LFCSA parent Erin Reilly has taken this cross-generational platform a step further by teaming up with the school as part of her latest transmedia research efforts at the USC Annenberg Innovation Lab. As a researcher in the education field, Reilly struggled to find the right school for her son. Wanting to support the public school system, but never one to settle, she looked to her own research practices when deciding on a school for Ocean.
“This school provides relevance to kids. This is a key thing we have been studying in our play research. It creates a space where they can see how their school activities relate to their lives outside the classroom. It is all tied to real-world experiences.”
Throughout the 2011-2012 school year, Reilly, who serves as the Innovation Lab’s Managing Director, her research team, and the Alchemists Transmedia Storytelling Company have been working with Heather Newlin’s 2nd grade class in taking a participatory design approach to the development of Flotsam: a transmedia play experience.
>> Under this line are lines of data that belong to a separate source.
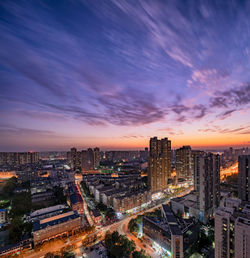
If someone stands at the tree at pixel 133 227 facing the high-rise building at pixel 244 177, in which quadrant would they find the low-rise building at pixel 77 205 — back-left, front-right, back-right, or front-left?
back-left

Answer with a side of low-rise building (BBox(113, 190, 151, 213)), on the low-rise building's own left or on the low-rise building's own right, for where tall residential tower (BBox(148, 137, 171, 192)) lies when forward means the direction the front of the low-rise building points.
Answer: on the low-rise building's own left

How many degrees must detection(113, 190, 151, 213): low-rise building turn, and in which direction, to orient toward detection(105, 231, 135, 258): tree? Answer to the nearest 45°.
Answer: approximately 45° to its right

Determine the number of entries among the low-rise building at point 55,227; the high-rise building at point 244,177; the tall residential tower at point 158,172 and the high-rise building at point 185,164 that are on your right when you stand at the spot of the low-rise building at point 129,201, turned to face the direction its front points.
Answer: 1

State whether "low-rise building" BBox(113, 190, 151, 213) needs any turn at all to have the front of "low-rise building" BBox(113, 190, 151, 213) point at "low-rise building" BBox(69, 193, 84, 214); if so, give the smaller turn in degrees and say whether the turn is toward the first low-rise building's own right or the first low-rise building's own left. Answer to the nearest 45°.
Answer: approximately 135° to the first low-rise building's own right

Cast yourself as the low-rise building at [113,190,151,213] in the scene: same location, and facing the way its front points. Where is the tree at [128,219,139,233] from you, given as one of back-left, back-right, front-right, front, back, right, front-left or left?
front-right

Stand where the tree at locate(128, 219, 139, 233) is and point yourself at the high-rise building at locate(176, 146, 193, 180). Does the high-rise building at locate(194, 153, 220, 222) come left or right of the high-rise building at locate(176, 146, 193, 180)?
right

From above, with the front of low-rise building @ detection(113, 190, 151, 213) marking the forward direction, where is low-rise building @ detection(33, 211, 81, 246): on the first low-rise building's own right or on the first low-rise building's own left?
on the first low-rise building's own right

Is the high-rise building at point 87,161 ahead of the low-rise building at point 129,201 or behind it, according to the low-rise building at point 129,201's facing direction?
behind

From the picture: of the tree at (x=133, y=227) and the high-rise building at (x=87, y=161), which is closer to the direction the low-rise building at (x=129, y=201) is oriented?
the tree

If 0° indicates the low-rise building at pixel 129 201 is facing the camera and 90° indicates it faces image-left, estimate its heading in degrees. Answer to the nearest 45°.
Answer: approximately 315°

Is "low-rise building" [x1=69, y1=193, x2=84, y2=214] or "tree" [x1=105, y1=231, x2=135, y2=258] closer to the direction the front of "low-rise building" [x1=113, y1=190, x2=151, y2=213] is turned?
the tree
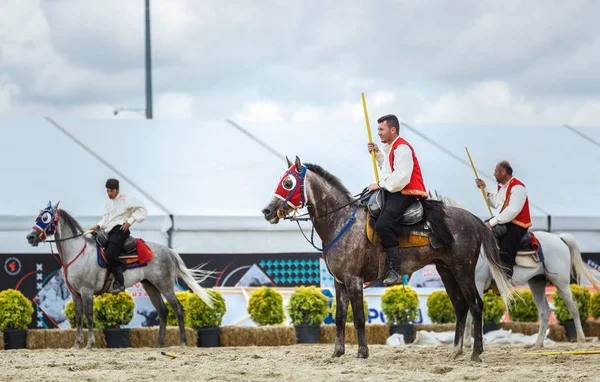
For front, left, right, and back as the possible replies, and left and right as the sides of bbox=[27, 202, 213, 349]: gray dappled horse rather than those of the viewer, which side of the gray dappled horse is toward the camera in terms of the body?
left

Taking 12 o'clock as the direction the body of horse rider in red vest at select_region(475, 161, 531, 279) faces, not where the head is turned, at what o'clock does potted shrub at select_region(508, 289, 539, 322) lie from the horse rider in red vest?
The potted shrub is roughly at 3 o'clock from the horse rider in red vest.

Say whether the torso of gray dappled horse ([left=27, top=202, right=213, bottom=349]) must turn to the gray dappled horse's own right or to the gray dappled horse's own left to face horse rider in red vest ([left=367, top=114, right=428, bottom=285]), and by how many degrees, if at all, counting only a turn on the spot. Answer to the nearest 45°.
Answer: approximately 135° to the gray dappled horse's own left

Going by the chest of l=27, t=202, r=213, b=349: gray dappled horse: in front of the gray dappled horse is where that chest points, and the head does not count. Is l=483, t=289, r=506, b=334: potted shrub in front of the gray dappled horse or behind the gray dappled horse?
behind

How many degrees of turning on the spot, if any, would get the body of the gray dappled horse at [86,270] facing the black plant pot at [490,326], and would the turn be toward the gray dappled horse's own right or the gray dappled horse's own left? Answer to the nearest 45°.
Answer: approximately 180°

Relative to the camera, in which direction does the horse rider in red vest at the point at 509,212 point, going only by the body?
to the viewer's left

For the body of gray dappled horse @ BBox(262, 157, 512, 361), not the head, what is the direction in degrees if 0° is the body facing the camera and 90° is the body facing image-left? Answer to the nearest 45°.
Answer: approximately 90°

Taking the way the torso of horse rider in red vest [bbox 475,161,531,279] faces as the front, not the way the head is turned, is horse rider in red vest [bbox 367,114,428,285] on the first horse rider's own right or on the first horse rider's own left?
on the first horse rider's own left

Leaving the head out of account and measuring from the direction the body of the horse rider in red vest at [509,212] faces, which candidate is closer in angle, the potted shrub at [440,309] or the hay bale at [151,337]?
the hay bale

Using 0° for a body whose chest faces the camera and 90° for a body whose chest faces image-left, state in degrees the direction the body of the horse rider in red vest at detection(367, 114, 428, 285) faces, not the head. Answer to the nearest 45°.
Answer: approximately 90°

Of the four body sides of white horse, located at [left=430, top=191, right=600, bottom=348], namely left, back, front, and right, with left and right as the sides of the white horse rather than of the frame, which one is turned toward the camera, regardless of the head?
left
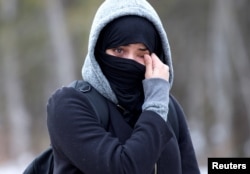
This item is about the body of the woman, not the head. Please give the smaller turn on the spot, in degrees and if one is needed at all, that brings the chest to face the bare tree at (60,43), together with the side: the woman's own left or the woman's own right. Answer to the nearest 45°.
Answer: approximately 135° to the woman's own left

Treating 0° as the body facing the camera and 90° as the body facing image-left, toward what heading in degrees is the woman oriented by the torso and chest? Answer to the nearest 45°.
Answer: approximately 315°

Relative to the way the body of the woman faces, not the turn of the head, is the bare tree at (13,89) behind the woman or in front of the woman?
behind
The goal with the research group is to help define new logics of transmedia as play and learning through Flotsam, a picture book by award-winning author David Wiesner. The wordless book encourages multimodal learning by allowing children to tell their own stories through inspiration from the pictures.
“It’s important for all ages to tap into transmedia play,” said Reilly. “At this young age, they have such a vivid imagination. As we get them to think critically about their surroundings, they are able to situate the Flotsam story into their own context and personalize it.”
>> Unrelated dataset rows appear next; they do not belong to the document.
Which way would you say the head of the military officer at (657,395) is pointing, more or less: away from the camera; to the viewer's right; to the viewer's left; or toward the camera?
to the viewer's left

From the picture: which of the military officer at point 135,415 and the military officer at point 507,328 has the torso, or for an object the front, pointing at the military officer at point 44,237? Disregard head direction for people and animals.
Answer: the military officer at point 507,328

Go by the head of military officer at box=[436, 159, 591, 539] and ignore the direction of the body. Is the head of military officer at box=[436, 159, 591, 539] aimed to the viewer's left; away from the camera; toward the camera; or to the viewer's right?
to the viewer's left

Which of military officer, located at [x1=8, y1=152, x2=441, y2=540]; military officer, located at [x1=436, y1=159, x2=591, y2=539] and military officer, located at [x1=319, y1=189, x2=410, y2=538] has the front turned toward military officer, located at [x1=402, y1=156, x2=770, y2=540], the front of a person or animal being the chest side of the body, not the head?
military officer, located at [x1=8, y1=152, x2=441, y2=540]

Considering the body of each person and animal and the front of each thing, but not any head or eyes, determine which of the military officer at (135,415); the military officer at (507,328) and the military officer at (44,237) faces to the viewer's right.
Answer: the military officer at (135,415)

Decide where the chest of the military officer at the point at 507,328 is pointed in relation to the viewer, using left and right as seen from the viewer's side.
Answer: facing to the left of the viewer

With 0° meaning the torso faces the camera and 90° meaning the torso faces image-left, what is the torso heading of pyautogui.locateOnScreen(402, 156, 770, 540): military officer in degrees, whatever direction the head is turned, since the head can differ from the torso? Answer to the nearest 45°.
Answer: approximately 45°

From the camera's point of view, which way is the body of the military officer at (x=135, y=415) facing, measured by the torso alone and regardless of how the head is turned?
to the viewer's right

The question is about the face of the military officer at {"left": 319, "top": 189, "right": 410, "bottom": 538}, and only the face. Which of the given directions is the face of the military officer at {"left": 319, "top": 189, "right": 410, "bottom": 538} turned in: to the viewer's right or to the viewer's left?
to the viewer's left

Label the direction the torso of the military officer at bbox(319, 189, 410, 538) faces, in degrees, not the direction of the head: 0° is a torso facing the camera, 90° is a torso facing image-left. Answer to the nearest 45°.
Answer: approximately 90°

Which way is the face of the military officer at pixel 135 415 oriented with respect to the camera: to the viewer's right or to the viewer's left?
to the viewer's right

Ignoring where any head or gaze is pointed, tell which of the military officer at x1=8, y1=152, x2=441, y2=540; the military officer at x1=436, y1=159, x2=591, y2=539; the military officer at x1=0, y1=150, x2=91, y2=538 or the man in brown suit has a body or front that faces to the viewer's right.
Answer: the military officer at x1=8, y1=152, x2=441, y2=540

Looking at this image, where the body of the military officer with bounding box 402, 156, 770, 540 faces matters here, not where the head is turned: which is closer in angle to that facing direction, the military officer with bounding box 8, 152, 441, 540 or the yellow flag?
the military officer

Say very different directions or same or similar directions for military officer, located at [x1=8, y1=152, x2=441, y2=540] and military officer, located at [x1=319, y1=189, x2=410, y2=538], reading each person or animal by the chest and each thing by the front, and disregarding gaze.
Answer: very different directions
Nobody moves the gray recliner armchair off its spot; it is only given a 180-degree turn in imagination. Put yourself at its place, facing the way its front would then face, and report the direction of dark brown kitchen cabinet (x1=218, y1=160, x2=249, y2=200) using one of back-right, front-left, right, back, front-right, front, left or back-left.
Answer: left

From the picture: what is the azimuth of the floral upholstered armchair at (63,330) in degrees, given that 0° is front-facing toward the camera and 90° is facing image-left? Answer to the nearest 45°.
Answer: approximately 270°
With help from the students, Reilly’s research team is in the process of developing three prototypes:
• The Dynamic Book – an interactive book that allows for joint media engagement with parents and children;
• Explorer Kits – hyper-local boxes that enable children to physically connect with science objects they spot in the book through the use of a camera and lens toy;
• The Big Picture (recursive app) – a larger social network that creates cross-cultural engagement by connecting everyone participating in the Flotsam experience.
“I am a firm believer that visual and oral literacy is becoming so important in today’s society. The more children can make sense of the world using things other than traditional text, the more they will be able to develop a sense of deeper understanding,” said Reilly.
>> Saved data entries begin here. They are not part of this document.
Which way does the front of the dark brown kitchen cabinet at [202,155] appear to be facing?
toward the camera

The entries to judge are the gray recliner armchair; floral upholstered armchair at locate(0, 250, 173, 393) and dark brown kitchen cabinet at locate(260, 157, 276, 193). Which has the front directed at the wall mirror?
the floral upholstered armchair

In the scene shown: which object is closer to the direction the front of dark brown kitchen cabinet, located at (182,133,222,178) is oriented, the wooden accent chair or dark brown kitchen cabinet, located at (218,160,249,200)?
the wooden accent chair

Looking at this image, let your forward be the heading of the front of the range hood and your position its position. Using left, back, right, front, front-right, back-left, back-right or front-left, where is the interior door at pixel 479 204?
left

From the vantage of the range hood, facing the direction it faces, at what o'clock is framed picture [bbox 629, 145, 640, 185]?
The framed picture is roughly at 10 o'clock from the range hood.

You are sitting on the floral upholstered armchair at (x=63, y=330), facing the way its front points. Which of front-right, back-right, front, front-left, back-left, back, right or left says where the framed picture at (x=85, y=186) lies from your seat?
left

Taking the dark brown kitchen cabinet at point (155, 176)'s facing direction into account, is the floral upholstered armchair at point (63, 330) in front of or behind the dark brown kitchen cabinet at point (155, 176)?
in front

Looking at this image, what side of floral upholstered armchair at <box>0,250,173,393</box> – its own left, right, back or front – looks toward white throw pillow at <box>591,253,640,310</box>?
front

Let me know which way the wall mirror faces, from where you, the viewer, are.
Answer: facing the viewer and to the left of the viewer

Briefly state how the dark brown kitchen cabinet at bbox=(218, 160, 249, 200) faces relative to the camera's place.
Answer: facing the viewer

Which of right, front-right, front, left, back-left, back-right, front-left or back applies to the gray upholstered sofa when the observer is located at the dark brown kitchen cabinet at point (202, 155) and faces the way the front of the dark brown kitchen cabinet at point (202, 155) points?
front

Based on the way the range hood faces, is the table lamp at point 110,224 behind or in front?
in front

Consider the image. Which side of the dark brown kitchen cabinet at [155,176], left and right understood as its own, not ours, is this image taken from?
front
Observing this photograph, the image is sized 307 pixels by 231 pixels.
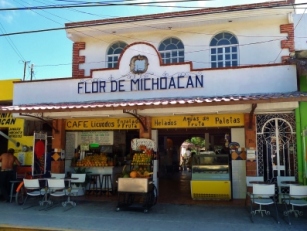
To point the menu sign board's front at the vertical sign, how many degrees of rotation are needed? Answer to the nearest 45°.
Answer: approximately 90° to its right

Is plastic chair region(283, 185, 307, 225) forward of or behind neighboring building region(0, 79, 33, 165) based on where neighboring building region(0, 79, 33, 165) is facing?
forward

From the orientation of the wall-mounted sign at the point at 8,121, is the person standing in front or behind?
in front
LFCSA and Reilly have arranged for her son’s class to visit her USC Innovation Lab once the Flotsam project is completed in June. For many students, the field trip will mark their first time stepping foot on a college campus.
“I can’t think of closing this project without them. It will be such a great reward for them to directly see what it is they have contributed,” Reilly said. “This school has built a community where parents and the knowledge we can share are fully included. Parents are often the child’s first teacher. LFCSA hasn’t forgotten that.”